══ 原文节选 ══
可以看到存在部分地区的违约率高于平均值，可以单独拿出Top地区做特征衍生

In [None]:
# subGrade
"""计算subGrade的违约率情况"""
df_bucket = df_train.groupby('subGrade')
bad_trend = pd.DataFrame()

bad_trend['total'] = df_bucket['isDefault'].count()
bad_trend['bad'] = df_bucket['isDefault'].sum()
bad_trend['bad_rate'] = round(bad_trend['bad']/bad_trend['total'], 4)*100
bad_trend = bad_trend.reset_index()

In [None]:
fig = plt.figure(figsize=(20,10))
fig.add_subplot(2,1,1)
sns.countplot(x='subGrade',data=df_train.sort_values(by='subGrade'), hue='isDefault')
fig.add_subplot(2,1,2)
sns.lineplot(x='subGrade',y='bad_rate',data=bad_trend)

这个指标本身和违约情况呈高度线性相关，考虑内生性

In [None]:
"""计算grade的违约率情况"""
df_bucket = df_train.groupby('grade')
bad_trend = pd.DataFrame()

bad_trend['total'] = df_bucket['isDefault'].count()
bad_trend['bad'] = df_bucket['isDefault'].sum()
bad_trend['bad_rate'] = round(bad_trend['bad']/bad_trend['total'], 4)*100
bad_trend = bad_trend.reset_index()

In [None]:
fig = plt.figure(figsize=(20,10))
fig.add_subplot(2,1,1)
sns.countplot(x='grade',data=df_train.sort_values(by='grade'), hue='isDefault')
fig.add_subplot(2,1,2)
sns.lineplot(x='grade',y='bad_rate',data=bad_trend)

和subGrade类似

In [None]:
"""计算delinquency_2years的违约率情况"""
df_bucket = df_train.groupby('delinquency_2years')
bad_trend = pd.DataFrame()

bad_trend['total'] = df_bucket['isDefault'].count()
bad_trend['bad'] = df_bucket['isDefault'].sum()
bad_trend['bad_rate'] = round(bad_trend['bad']/bad_trend['total'], 4)*100
bad_trend = bad_trend.reset_index()

In [None]:
# 画图显示
fig, ax = plt.subplots(2, 1, figsize=(25,15))
plt.title('违约率的delinquency_2years趋势图')
sns.countplot(x='delinquency_2years', hue='isDefault', data=df_train.sort_values(['delinquency_2years']), ax=ax[0])
sns.pointplot(data=bad_trend.sort_values(by='bad_rate', ascending=False), x='delinquency_2years', y='bad_rate', ax=ax[1])

plt.show()

看图说话：

存在部分类别对应的违约率为0，也存在部分类别对应的位于率为100%，一般可以考虑：为0的为一类，为100%的为一类，其余的为一类。

但是如果你结合字段含义和对应类别的样本数量去看的话，delinquency_2years表示借款人过去2年信用档案中逾期30天以上的违约事件数，且 delinquency_2years为0、1、2的样本占比超过95%，其余样本根本不足以考虑，所以也就不存在0%和100%的情况。
═══
══ 提取记录 ══
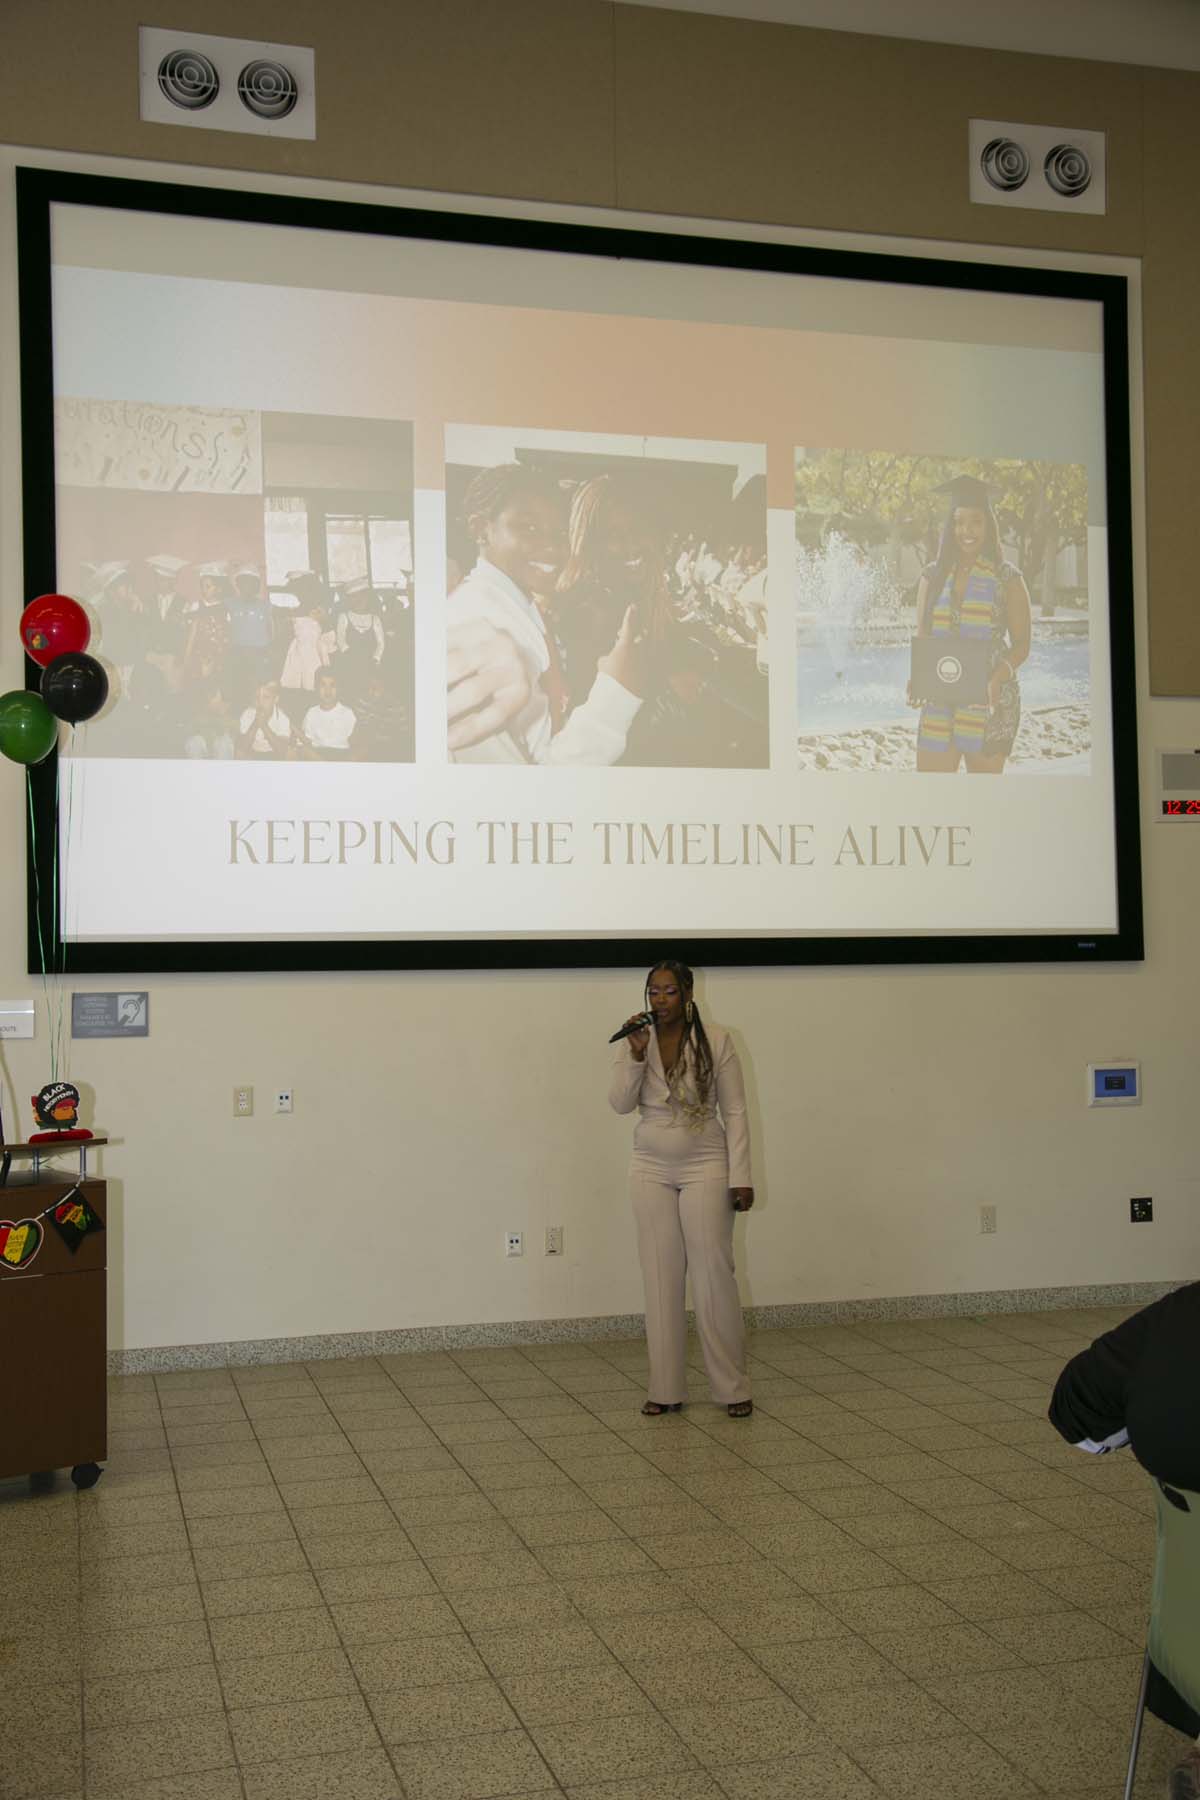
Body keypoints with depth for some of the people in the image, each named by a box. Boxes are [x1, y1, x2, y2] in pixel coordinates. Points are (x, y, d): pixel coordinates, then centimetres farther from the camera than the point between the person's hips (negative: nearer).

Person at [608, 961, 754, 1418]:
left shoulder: (716, 1041, -6)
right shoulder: (634, 1042, 2)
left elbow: (734, 1111, -5)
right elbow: (620, 1103, -7)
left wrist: (740, 1177, -9)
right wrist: (635, 1055, -20)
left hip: (705, 1169, -3)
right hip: (651, 1171, 3)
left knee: (714, 1275, -2)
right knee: (661, 1278, 6)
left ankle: (734, 1388, 9)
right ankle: (665, 1389, 14)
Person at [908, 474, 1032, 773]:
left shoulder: (1007, 579, 2)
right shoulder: (933, 576, 9)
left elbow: (1021, 644, 1)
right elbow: (920, 638, 10)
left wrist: (997, 679, -19)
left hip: (989, 702, -2)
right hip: (939, 701, 2)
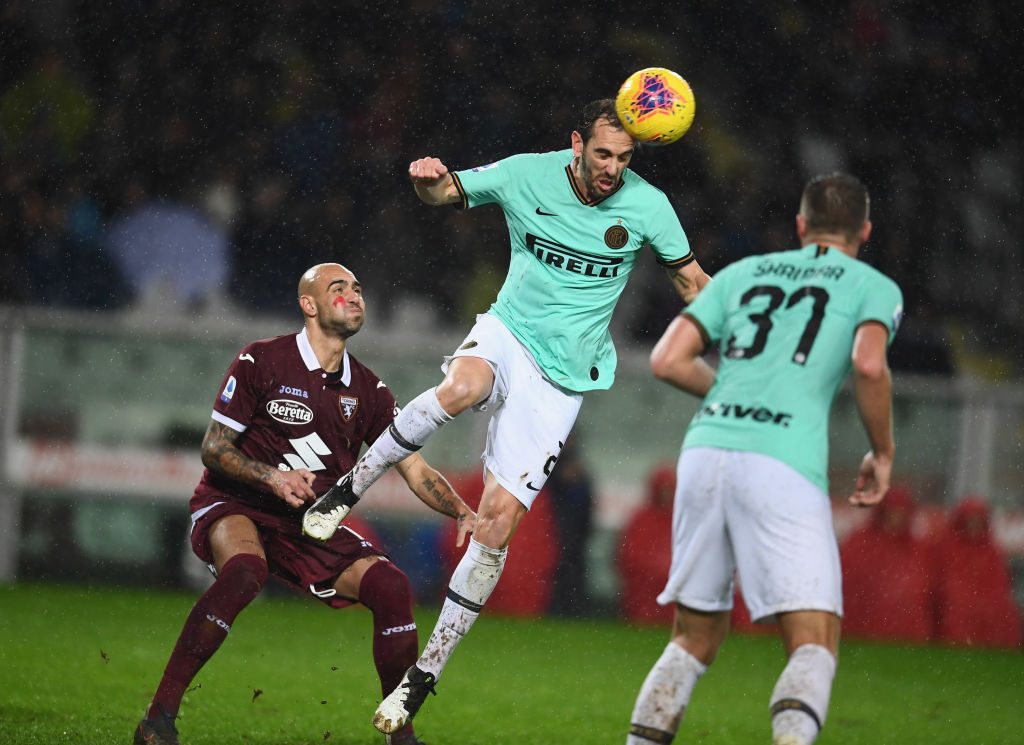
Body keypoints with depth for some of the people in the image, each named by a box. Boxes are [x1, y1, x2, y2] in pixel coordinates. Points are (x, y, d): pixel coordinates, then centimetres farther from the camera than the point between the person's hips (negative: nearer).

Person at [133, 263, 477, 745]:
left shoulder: (368, 391, 7)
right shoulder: (261, 362, -8)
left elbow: (415, 470, 5)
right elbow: (213, 449, -7)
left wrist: (463, 514, -13)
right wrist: (272, 477, -24)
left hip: (307, 524, 5)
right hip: (234, 506, -5)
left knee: (391, 587, -16)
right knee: (245, 570, -38)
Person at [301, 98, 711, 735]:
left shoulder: (648, 205, -8)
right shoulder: (528, 175, -6)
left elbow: (691, 279, 6)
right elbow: (444, 193, 8)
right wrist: (429, 177, -16)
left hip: (564, 375, 0)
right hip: (508, 332, 1)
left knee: (498, 519, -9)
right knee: (461, 388, -39)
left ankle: (425, 677, 1)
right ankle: (348, 489, -18)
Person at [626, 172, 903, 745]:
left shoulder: (744, 273, 23)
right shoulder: (874, 287, 12)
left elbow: (668, 360, 14)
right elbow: (870, 364, -9)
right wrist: (883, 453, 4)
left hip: (707, 448, 4)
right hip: (783, 464, -4)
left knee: (696, 637, 19)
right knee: (815, 645, -6)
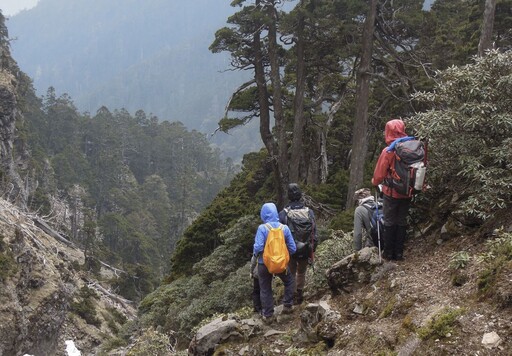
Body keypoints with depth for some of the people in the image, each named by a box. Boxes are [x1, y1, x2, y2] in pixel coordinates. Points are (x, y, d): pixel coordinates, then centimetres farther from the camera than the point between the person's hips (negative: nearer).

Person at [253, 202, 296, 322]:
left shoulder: (262, 228, -18)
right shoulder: (284, 228, -8)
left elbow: (258, 247, -24)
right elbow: (293, 248, -5)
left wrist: (255, 254, -2)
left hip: (264, 263, -2)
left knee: (265, 289, 14)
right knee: (289, 281, 29)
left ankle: (268, 315, 21)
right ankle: (287, 306, 30)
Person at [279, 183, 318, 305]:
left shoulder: (283, 213, -16)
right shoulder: (309, 212, -9)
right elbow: (314, 232, -5)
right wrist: (313, 248, 7)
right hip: (306, 249, 2)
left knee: (292, 273, 16)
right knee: (301, 272, 22)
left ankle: (293, 296, 21)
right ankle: (300, 294, 31)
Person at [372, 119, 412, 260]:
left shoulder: (388, 151, -17)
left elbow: (379, 173, -10)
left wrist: (375, 182, 11)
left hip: (391, 192, -4)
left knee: (390, 222, 8)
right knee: (402, 221, 14)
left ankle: (389, 253, 12)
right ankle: (399, 253, 17)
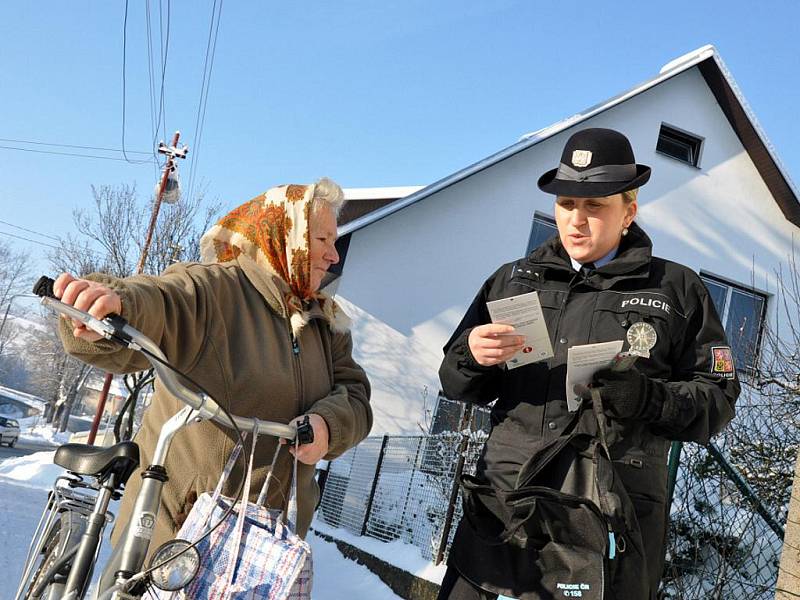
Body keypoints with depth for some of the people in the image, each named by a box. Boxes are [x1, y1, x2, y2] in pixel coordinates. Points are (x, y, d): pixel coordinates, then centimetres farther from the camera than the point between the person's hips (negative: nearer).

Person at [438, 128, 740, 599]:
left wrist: (650, 399, -14)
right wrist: (472, 356, -10)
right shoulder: (513, 280, 14)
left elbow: (718, 398, 6)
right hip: (506, 492, 2)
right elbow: (458, 385, 13)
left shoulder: (677, 290, 9)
═══
> [任务说明]:
1. 判断以下关于违约率分析原文的三项陈述是否与原文相符，逐项回答"是"或"否"，并原样引用原文中起决定作用的字句：(a) subGrade 这一指标与违约情况呈高度线性相关；(b) grade 的违约率情况与 subGrade 明显不同；(c) delinquency_2years 为0、1、2的样本占比不足一半。
2. 请接着违约率分析原文的最后一句往下续写。
完成各项任务时无需参考记录。

> [答案列表]:
1.
(a) 是。"这个指标本身和违约情况呈高度线性相关"
(b) 否。"和subGrade类似"
(c) 否。"delinquency_2years为0、1、2的样本占比超过95%"

2.
In [None]:
"""计算ficoRangeLow的违约率情况"""
df_bucket = df_train.groupby('ficoRangeLow')
bad_trend = pd.DataFrame()

bad_trend['total'] = df_bucket['isDefault'].count()
bad_trend['bad'] = df_bucket['isDefault'].sum()
bad_trend['bad_rate'] = round(bad_trend['bad']/bad_trend['total'], 4)*100
bad_trend = bad_trend.reset_index()

In [None]:
fig = plt.figure(figsize=(20,10))
fig.add_subplot(2,1,1)
sns.countplot(x='ficoRangeLow',data=df_train, hue='isDefault') #.sort_values(by='grade')
fig.add_subplot(2,1,2)
sns.lineplot(x='ficoRangeLow',y='bad_rate',data=bad_trend)

可以将违约率较高的Top类别进行分箱，或者进行独热编码处理

In [None]:
"""计算ficoRangeHigh的违约率情况"""
df_bucket = df_train.groupby('ficoRangeHigh')
bad_trend = pd.DataFrame()

bad_trend['total'] = df_bucket['isDefault'].count()
bad_trend['bad'] = df_bucket['isDefault'].sum()
bad_trend['bad_rate'] = round(bad_trend['bad']/bad_trend['total'], 4)*100
bad_trend = bad_trend.reset_index()

In [None]:
fig = plt.figure(figsize=(20,10))
fig.add_subplot(2,1,1)
sns.countplot(x='ficoRangeHigh',data=df_train, hue='isDefault') #.sort_values(by='grade')
fig.add_subplot(2,1,2)
sns.lineplot(x='ficoRangeHigh',y='bad_rate',data=bad_trend)

In [None]:
"""计算openAcc的违约率情况"""
df_bucket = df_train.groupby('openAcc')
bad_trend = pd.DataFrame()

bad_trend['total'] = df_bucket['isDefault'].count()
bad_trend['bad'] = df_bucket['isDefault'].sum()
bad_trend['bad_rate'] = round(bad_trend['bad']/bad_trend['total'], 4)*100
bad_trend = bad_trend.reset_index()
# 画图
fig = plt.figure(figsize=(20,10))
fig.add_subplot(2,1,1)
sns.countplot(x='openAcc',data=df_train, hue='isDefault') #.sort_values(by='grade')
fig.add_subplot(2,1,2)
sns.lineplot(x='openAcc',y='bad_rate',data=bad_trend)

In [None]:
"""计算totalAcc的违约率情况"""
df_bucket = df_train.groupby('totalAcc')
bad_trend = pd.DataFrame()

bad_trend['total'] = df_bucket['isDefault'].count()
bad_trend['bad'] = df_bucket['isDefault'].sum()
bad_trend['bad_rate'] = round(bad_trend['bad']/bad_trend['total'], 4)*100
bad_trend = bad_trend.reset_index()
# 画图
fig = plt.figure(figsize=(20,10))
fig.add_subplot(2,1,1)
sns.countplot(x='totalAcc',data=df_train, hue='isDefault') #.sort_values(by='grade')
fig.add_subplot(2,1,2)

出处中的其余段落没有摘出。